Türkiye Cumhuriyeti devleti kurulduğundan bugüne hükümetler, her gelirden makul öçlülerde vergi alan, ilkokul mezununun bile kolayca anlayacağı, beyana dayalı "adil" bir vergi sistemi kuramadı.
Son AKP hükümeti de dahil. Hatta AKP hükümeti, AKP’nin oy tabanı daha fazla "kravatsız"çalıştığı için bu konuda daha da isteksiz davrandı.
Devlet giderlerini "dolaylı yoldan" karşılama kuralını değiştirmedi.
Anlayacağınız artan benzin fiyatına şaşırmaya gerek yok. Türkiye "dolaylı vergi cenneti" olarak geldi öyle de gidiyor.
Cola’lı içecekler pazarı yaklaşık 1 milyar dolar olduğuna göre devlete 200 milyon dolar da Cola içerek katkı yapıyoruz...
Peki niye devlet gazozdan, ayrandan, maden suyundan vergi almaz da Cola’dan yüzde 25 ÖTV alır. Cola içen lüks mü yaşamış oluyor? Ya da yüzde 25 üzerinde vergi olduğu zaman Cola tüketiminde bir azalma mı oluyor. Hayır olmuyor. Aynı benzin gibi...
Aristo mantığını kullanırsak, belki de benzin olmayınca araç, Cola içmeyince Türk insanı çalışmıyor!
Espriyi bir yana bırakırsak Cola vergisi niye var, emin olun anlamak mümkün değil. Türkiye’deki bir kuralı anımsadığımızda da artık böyle şeyleri anlamanın gereği kalmıyor.
Kural şu: Devlet tuttuğunu seviyor.Burada yıllar önce tuttuğu Colaseverler... Yarın bir bakarsınız Şıracıları tutmuş.Daha sonra Bozacıları...
Bir kere tuttu mu da kurtulabilirsen kurtul! Bizi bırakın devlet bile niye tuttuğunu unutuyor...
Sorun bakın devlete "Cola’dan niye ÖTV alıyorsunuz?" diye yanıt veren çıkacak mı?
Dolaylı verginin en büyük sakıncası, gereksiz, anlamsız hatta saçma vergiler salınması.. Namusuyla vergi ödeyeni iki kere vergilendirmesi...
Türkiye ne yapıp yapıp herkesin anlayacağı ve gönüllü olarak taşın altına elini koyacağı bir vergi sistemini yaratmak insanını vergi ödemesinin gerekliliği konusunda ikna etmek zorunda.
Eğer bu yapılmayacaksa vergi dairelerinin önündeki yazıları şu şekilde değiştirmekte fayda var: Dolaylı vergilendirilmiş kazanç kutsaldır!

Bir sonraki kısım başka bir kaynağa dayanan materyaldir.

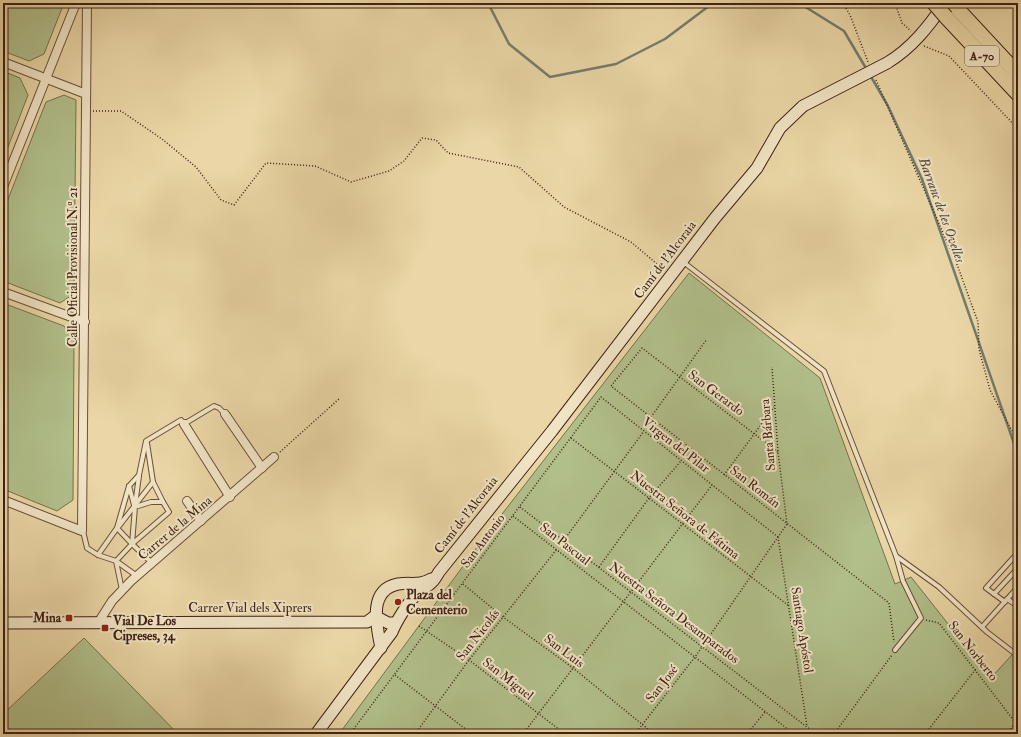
<svg xmlns="http://www.w3.org/2000/svg" width="1021" height="737" font-family="'IM FELL Double Pica',serif">
  <style>
    .green { fill: #b1bf8b; stroke: #787050 }
    .lines { fill: none; stroke-linecap: round; stroke-linejoin: round }
    .stream { stroke: #747c6d; stroke-width: 2.5 }
    .lane-casing { stroke: #6a4e39; stroke-width: 6 }
    .street-casing { stroke: #6a4e39; stroke-width: 10 }
    .secondary-casing { stroke: #3f2115; stroke-width: 13 }
    .highway-casing { stroke: #3f2115; stroke-width: 16 }
    .path { stroke: #3f2115; stroke-width: 1.5; stroke-dasharray: 1 2; stroke-linecap: butt }
    .lane { stroke: #f1e4c5; stroke-width: 4 }
    .street { stroke: #f1e4c5; stroke-width: 8 }
    .secondary { stroke: #f1e4c5; stroke-width: 11 }
    .highway { stroke: #ead6a6; stroke-width: 14 }
    .secondary-bridge-casing { stroke: #3f2115; stroke-width: 13; stroke-linecap: butt }
    .highway-bridge-casing { stroke: #3f2115; stroke-width: 16; stroke-linecap: butt }
    .secondary-bridge { stroke: #f1e4c5; stroke-width: 11 }
    .highway-bridge { stroke: #ead6a6; stroke-width: 14 }
    .poi-dot { fill: #8f2418; stroke: #f1e4c5; stroke-width: 1.5 }
    .labels { text-anchor: middle; dominant-baseline: central; stroke-width: 4; stroke-linejoin: round; paint-order: stroke }
    .shield { fill: #f1e4c5; stroke: #745c4a; stroke-width: 1 }
    .shield-label { font-size: 12px; font-weight: bold; fill: #3f2115 }
    .street-label { font-size: 13px; fill: #3f2115; stroke: #f1e4c5 }
    .poi-label { font-size: 13px; font-weight: bold; fill: #3f2115; stroke: #f1e4c5; text-anchor: start }
    .water-label { font-size: 14px; font-style: italic; fill: #55473a; stroke: #f1e4c5 }
  </style>
  <rect width="100%" height="100%" fill="#ead6a6"/>
  <filter id="stains"><feTurbulence type="fractalNoise" baseFrequency=".005" numOctaves="4"/><feColorMatrix values="0 0 0 0 .2 0 0 0 0 .09 0 0 0 0 .02 0 0 0 .5 -.17"/></filter>
  <radialGradient id="worn" r=".72"><stop offset=".6" stop-color="#630" stop-opacity="0"/><stop offset="1" stop-color="#630" stop-opacity=".3"/></radialGradient>
  <g class="green">
    <path d="M3,3H64L44,54L29,61L3,51Z"/>
    <path d="M3,71L20,78L28,95L3,160Z"/>
    <path d="M64,95L76,100L74,294L60,303L3,281V212L46,102Z"/>
    <path d="M689,273L820,378L895,584L911,577L991,678L1018,648V734H339L492,527Z"/>
    <path d="M3,303L64,326L74,341L73,500L57,511L3,489Z"/>
    <path d="M84,638L178,734H3V714Z"/>
  </g>
  <g class="lines">
    <g class="stream">
      <path d="M488,3L509,44L550,77L616,64L665,39L713,3"/>
      <path d="M799,3L844,31L867,70"/>
      <path d="M870,75L888,106L922,179L1018,455"/>
    </g>
    <defs>
      <g id="lane">
        <path d="M682,261L824,371L896,556L939,587L987,632L1018,656"/>
        <path d="M153,482L163,502"/>
        <path d="M129,486L134,505"/>
        <path d="M151,502H163L169,512L132,544L135,507Z"/>
        <path d="M135,505L139,476"/>
        <path d="M119,526L153,482L147,443"/>
        <path d="M117,528L129,486L139,475L146,441L181,420L184,424L214,406L219,408L225,414"/>
        <path d="M83,531L87,548L98,555L116,561L137,576"/>
        <path d="M98,555L117,528L132,544"/>
        <path d="M122,590L116,561L132,544L152,563"/>
        <path d="M994,594L1018,568"/>
        <path d="M1007,599L1018,606"/>
        <path d="M1005,602L986,588L1014,557L1018,559"/>
        <path d="M982,627L1018,587"/>
        <path d="M895,650L921,618L903,581L896,556"/>
      </g>
      <g id="street">
        <path d="M3,62L86,94"/>
        <path d="M3,187L76,3"/>
        <path d="M3,292L85,322"/>
        <path d="M225,414L262,468"/>
        <path d="M184,424L230,497"/>
        <path d="M3,500L82,531L87,3"/>
        <path d="M187,501L201,521"/>
        <path d="M98,623L112,601L131,581L274,457"/>
      </g>
      <g id="secondary">
        <path d="M887,63C912,48 928,27 945,3"/>
        <path d="M375,616L388,623H395"/>
        <path d="M3,623L367,622L375,616"/>
        <path d="M381,648C377,627 367,590 398,584C412,582 419,586 431,579"/>
        <path d="M316,734L392,632C396,622 409,600 418,593C429,584 431,586 439,572L552,431L715,218L757,168L780,128L803,106"/>
      </g>
      <g id="highway">
        <path d="M952,3L1018,74"/>
        <path d="M946,17L1018,94"/>
      </g>
    </defs>
    <use href="#lane" class="lane-casing"/>
    <use href="#street" class="street-casing"/>
    <use href="#secondary" class="secondary-casing"/>
    <use href="#highway" class="highway-casing"/>
    <g class="path">
      <path d="M843,3L850,15L868,62"/>
      <path d="M895,3L902,23L911,31"/>
      <path d="M924,46L949,56L1018,129"/>
      <path d="M876,80L958,267L978,322L979,349L990,390L1018,442"/>
      <path d="M93,111H121L162,139L196,167L221,200L234,205L266,163L315,166L351,182L389,171L404,161L422,138L436,140L448,153L519,167L564,207L631,242L663,269"/>
      <path d="M651,417L707,339"/>
      <path d="M571,438L789,606"/>
      <path d="M280,452L340,398"/>
      <path d="M778,452L642,348L611,386L889,603L894,642"/>
      <path d="M724,475L774,407"/>
      <path d="M520,507L816,734"/>
      <path d="M513,516L794,734"/>
      <path d="M778,537L807,726"/>
      <path d="M564,540L644,431"/>
      <path d="M599,567L649,498L681,461"/>
      <path d="M463,584L503,617L573,668L654,734"/>
      <path d="M926,620L939,623L1018,726"/>
      <path d="M419,626L469,660L565,734"/>
      <path d="M395,675L472,734"/>
      <path d="M350,734L601,397L778,537"/>
      <path d="M415,734L469,660L557,549"/>
      <path d="M523,734L712,485"/>
      <path d="M635,734L695,657L787,524L778,452L772,367"/>
      <path d="M747,734L765,712"/>
      <path d="M834,734L892,655"/>
      <path d="M925,734L976,669"/>
      <path d="M1007,734L1016,722"/>
    </g>
    <use href="#lane" class="lane"/>
    <use href="#street" class="street"/>
    <use href="#secondary" class="secondary"/>
    <use href="#highway" class="highway"/>
    <defs>
      <path id="secondary-bridge" d="M803,106L887,63"/>
      <path id="highway-bridge" d="M934,3L946,17"/>
    </defs>
    <use href="#secondary-bridge" class="secondary-bridge-casing"/>
    <use href="#highway-bridge" class="highway-bridge-casing"/>
    <use href="#secondary-bridge" class="secondary-bridge"/>
    <use href="#highway-bridge" class="highway-bridge"/>
  </g>
  <g class="poi-dot">
    <circle cx="398" cy="602" r="4"/>
    <rect x="65" y="614" width="8" height="8" rx="2"/>
    <rect x="101" y="624" width="8" height="8" rx="2"/>
  </g>
  <g class="labels">
    <rect class="shield" x="965" y="46" width="34" height="20" rx="3"/>
    <g class="shield-label">
      <text x="982" y="56">A-70</text>
    </g>
    <g class="street-label">
      <text transform="translate(665 260) rotate(-53)">Camí de l'Alcoraia</text>
      <text transform="translate(73 267) rotate(-90)">Calle Oficial Provisional N.º 21</text>
      <text transform="translate(716 393) rotate(37)">San Gerardo</text>
      <text transform="translate(768 435) rotate(-95)">Santa Bárbara</text>
      <text transform="translate(676 445) rotate(38)">Virgen del Pilar</text>
      <text transform="translate(755 487) rotate(38)">San Román</text>
      <text transform="translate(466 515) rotate(-52)">Camí de l'Alcoraia</text>
      <text transform="translate(685 515) rotate(38)">Nuestra Señora de Fátima</text>
      <text transform="translate(175 528) rotate(-40)">Carrer de la Mina</text>
      <text transform="translate(483 541) rotate(-53)">San Antonio</text>
      <text transform="translate(565 544) rotate(38)">San Pascual</text>
      <text x="250" y="608">Carrer Vial dels Xiprers</text>
      <text transform="translate(674 613) rotate(37)">Nuestra Señora Desamparados</text>
      <text transform="translate(802 630) rotate(81)">Santiago Apóstol</text>
      <text transform="translate(478 635) rotate(-52)">San Nicolás</text>
      <text transform="translate(564 651) rotate(37)">San Luis</text>
      <text transform="translate(973 651) rotate(52)">San Norberto</text>
      <text transform="translate(508 679) rotate(38)">San Miguel</text>
      <text transform="translate(662 684) rotate(-52)">San José</text>
    </g>
    <g class="poi-label">
      <text x="406" y="595">Plaza del<tspan x="406" dy="15">Cementerio</tspan></text>
      <text x="61" y="618" text-anchor="end">Mina</text>
      <text x="113" y="621">Vial De Los<tspan x="113" dy="15">Cipreses, 34</tspan></text>
    </g>
    <g class="water-label">
      <text transform="translate(942 210) rotate(70)">Barranc de les Ovelles</text>
    </g>
  </g>
  <rect width="1021" height="737" fill="none" stroke="#ead6a6" stroke-width="16"/>
  <rect x="4" y="4" width="1013" height="729" fill="none" stroke="#3f2115" stroke-width="2"/>
  <rect x="8" y="8" width="1005" height="721" fill="none" stroke="#3f2115"/>
  <rect width="100%" height="100%" filter="url(#stains)"/>
  <rect width="100%" height="100%" fill="url(#worn)"/>
</svg>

Büyümek isteyenlere öneriler
DAHA önce de yazdım. Öğrencilerime derslerde "iş hayatı ile ilgili" mutlaka takip etmeleri gereken bir dergi listesi veriyorum.
Listede yabancı yayınlarda var yerli yayınlar da. Yabancıların başında The Economist, Fortune, Advertising Age, Harvard Business Review geliyor.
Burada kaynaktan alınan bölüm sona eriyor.